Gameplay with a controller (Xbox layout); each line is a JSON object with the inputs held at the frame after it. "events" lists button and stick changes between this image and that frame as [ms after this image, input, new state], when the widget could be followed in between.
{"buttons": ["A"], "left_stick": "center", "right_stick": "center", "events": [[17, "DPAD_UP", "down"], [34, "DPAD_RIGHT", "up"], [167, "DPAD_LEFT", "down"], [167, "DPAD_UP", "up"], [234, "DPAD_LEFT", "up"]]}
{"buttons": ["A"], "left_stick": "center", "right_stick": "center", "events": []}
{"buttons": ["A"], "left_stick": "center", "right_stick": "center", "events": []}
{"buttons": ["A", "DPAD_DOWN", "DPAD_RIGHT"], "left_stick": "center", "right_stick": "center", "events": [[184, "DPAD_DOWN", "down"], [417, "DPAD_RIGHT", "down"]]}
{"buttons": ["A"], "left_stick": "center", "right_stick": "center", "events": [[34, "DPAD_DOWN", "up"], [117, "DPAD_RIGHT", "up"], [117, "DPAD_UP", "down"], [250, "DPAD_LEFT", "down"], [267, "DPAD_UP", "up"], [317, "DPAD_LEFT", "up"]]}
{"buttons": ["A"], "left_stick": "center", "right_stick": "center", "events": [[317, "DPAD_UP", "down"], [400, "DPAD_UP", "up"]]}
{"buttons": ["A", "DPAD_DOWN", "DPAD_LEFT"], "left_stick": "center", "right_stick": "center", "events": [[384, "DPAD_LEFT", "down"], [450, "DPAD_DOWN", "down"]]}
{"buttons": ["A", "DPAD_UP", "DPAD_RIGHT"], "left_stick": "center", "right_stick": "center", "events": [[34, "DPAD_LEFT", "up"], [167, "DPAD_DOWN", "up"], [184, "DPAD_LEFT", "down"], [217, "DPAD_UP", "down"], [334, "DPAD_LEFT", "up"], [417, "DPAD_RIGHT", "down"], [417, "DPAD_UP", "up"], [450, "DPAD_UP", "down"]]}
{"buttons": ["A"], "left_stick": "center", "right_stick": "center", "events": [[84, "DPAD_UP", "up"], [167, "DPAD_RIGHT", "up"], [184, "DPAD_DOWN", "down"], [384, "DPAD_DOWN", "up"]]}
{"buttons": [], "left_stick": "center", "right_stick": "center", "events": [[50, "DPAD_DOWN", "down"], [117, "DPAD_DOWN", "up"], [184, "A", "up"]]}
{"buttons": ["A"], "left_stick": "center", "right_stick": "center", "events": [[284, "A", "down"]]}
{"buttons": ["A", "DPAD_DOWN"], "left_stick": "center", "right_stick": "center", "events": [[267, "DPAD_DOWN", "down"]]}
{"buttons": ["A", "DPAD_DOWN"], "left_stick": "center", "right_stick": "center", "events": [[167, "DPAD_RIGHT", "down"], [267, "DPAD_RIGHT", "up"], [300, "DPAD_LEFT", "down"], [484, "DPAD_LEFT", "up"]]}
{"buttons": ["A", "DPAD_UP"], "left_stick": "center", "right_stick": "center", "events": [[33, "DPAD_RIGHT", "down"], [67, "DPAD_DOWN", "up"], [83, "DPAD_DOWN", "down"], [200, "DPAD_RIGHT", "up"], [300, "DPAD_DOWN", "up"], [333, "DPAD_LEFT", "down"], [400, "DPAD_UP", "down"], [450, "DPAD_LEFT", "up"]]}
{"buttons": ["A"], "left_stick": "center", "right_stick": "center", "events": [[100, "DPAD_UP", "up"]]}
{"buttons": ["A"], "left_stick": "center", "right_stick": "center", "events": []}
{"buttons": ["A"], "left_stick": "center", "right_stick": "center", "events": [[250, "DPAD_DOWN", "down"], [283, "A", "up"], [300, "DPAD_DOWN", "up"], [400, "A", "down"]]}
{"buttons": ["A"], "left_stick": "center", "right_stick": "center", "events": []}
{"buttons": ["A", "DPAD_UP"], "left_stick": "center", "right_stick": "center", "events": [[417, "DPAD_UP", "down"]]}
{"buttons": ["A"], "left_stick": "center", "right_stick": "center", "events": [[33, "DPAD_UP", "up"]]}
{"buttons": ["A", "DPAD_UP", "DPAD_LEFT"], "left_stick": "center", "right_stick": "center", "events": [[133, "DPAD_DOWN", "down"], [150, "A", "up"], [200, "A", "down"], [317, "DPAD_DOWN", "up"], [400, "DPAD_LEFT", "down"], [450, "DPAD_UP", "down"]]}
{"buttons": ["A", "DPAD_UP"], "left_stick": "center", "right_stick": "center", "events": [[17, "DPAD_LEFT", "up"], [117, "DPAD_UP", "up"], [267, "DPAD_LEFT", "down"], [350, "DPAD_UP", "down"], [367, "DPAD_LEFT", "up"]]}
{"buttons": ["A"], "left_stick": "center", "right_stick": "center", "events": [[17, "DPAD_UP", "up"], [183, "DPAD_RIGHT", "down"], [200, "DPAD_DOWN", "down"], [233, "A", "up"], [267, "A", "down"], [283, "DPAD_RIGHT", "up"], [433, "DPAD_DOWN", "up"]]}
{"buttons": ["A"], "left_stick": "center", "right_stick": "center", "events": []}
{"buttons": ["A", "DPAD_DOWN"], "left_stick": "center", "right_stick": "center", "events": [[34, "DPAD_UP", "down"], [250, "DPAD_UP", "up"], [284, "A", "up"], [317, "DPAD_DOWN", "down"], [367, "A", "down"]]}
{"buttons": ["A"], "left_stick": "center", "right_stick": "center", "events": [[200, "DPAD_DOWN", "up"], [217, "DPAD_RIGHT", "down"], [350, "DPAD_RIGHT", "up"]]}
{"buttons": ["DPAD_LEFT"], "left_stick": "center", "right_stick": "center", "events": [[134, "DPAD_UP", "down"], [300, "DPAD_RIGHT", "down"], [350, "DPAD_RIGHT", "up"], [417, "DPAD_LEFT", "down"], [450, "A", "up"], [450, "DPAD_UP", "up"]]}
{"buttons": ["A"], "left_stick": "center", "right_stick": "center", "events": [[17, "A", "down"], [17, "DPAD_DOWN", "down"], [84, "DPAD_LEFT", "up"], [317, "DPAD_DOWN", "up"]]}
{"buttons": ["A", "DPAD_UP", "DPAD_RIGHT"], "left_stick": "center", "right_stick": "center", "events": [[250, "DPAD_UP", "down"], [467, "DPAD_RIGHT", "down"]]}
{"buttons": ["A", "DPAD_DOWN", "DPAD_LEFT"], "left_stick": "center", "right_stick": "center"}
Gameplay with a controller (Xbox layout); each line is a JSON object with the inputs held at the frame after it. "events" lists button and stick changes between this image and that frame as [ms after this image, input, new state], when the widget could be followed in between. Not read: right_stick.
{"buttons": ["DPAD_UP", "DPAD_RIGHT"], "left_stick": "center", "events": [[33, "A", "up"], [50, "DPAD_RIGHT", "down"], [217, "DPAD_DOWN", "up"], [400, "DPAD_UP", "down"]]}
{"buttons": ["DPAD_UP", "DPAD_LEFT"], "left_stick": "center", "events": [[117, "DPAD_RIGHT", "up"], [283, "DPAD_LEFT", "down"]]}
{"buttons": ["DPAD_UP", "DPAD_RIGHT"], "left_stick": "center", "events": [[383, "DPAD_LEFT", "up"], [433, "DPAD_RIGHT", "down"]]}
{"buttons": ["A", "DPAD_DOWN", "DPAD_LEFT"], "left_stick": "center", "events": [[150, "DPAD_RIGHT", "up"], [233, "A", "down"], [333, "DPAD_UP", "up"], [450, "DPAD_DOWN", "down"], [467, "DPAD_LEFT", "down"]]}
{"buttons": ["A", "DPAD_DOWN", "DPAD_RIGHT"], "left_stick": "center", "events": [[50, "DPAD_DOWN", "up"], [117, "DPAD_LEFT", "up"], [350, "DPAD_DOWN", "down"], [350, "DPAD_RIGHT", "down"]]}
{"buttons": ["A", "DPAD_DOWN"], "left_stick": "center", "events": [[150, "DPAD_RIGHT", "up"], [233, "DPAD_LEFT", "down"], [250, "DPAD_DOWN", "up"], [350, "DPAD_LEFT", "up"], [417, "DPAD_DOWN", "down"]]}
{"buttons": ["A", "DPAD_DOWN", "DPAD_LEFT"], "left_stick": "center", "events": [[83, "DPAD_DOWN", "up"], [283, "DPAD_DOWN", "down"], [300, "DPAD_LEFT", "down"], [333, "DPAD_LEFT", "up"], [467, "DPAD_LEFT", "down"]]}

==========

Task requirements ▸
Go through the material above, find each line with the string "object", and copy it.

Finished task ▸
Gameplay with a controller (Xbox layout); each line is a JSON object with the inputs held at the frame after it. "events" lists button and stick changes between this image and that frame as [ms after this image, input, new state], when the widget could be followed in between.
Gameplay with a controller (Xbox layout); each line is a JSON object with the inputs held at the frame after it. "events" lists button and stick changes between this image and that frame as [ms after this image, input, new state], when the widget could be followed in between. Not read: right_stick.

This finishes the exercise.